Action item: Starting at the line with "focal_35mm: 56", copy each line through the last one below exactly as written, without any pictures.

Data extract:
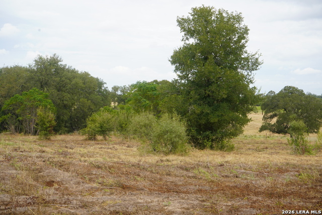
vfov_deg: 24.2
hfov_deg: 35.6
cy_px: 108
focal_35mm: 56
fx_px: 501
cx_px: 161
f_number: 10
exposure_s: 1/125
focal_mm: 56
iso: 100
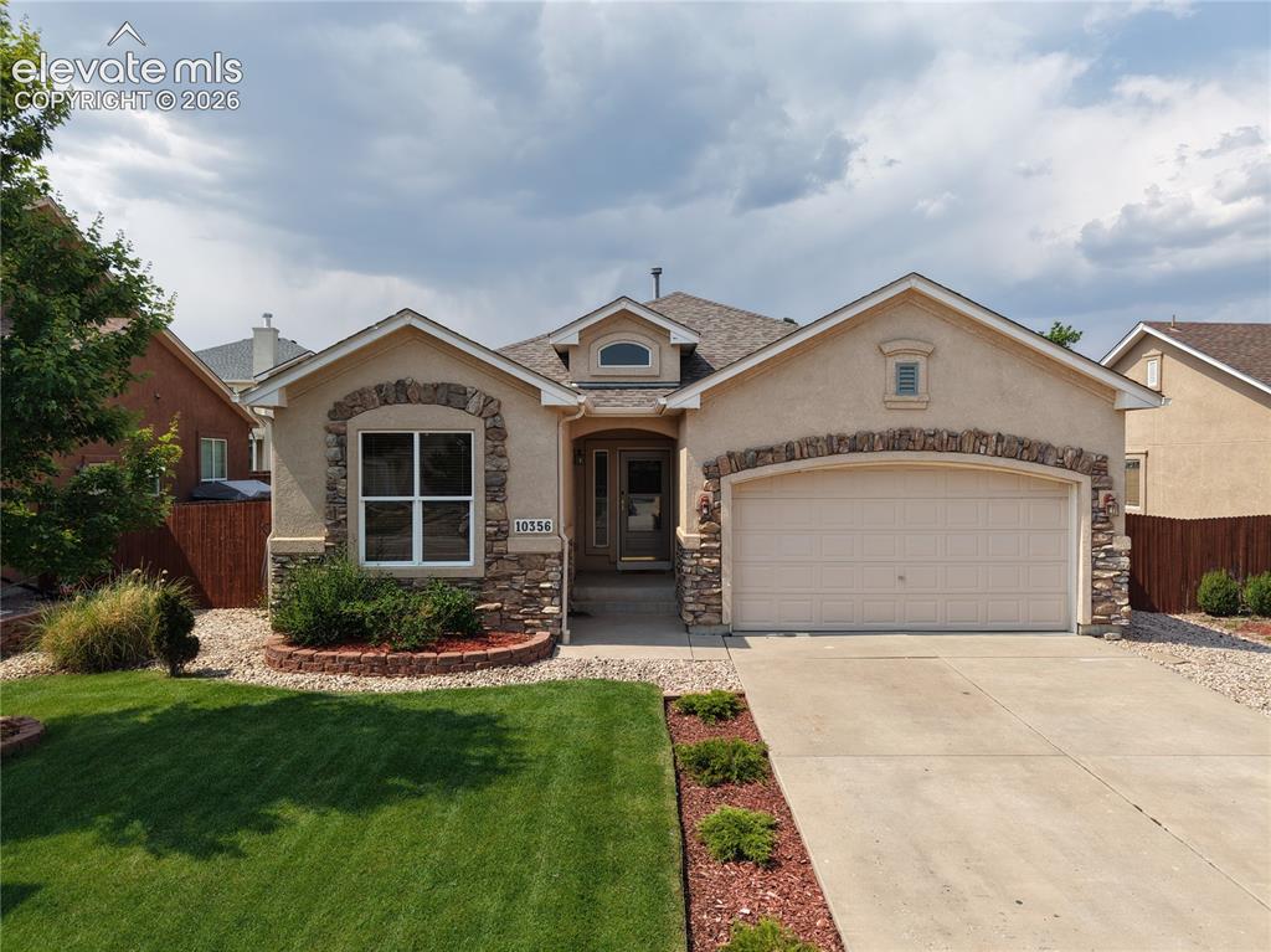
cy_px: 476
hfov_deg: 71.6
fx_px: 881
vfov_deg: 56.8
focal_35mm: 24
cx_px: 636
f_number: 1.8
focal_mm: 8.67
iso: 140
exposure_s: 1/4000
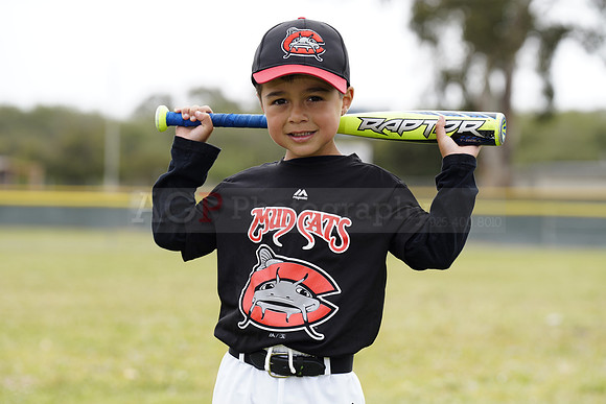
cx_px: 303
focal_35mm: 157
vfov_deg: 8.7
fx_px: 2643
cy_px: 202
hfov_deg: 13.1
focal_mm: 157
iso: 100
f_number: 5.6
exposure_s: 1/250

Response:
focal_35mm: 56
fx_px: 501
cx_px: 161
f_number: 10
exposure_s: 1/125
focal_mm: 56
iso: 100
cy_px: 476
hfov_deg: 71.6
fx_px: 881
vfov_deg: 56.8
focal_35mm: 24
cx_px: 636
f_number: 1.8
focal_mm: 8.67
iso: 140
exposure_s: 1/4000
cx_px: 303
focal_35mm: 157
vfov_deg: 8.7
fx_px: 2643
cy_px: 202
hfov_deg: 13.1
focal_mm: 157
iso: 100
f_number: 5.6
exposure_s: 1/250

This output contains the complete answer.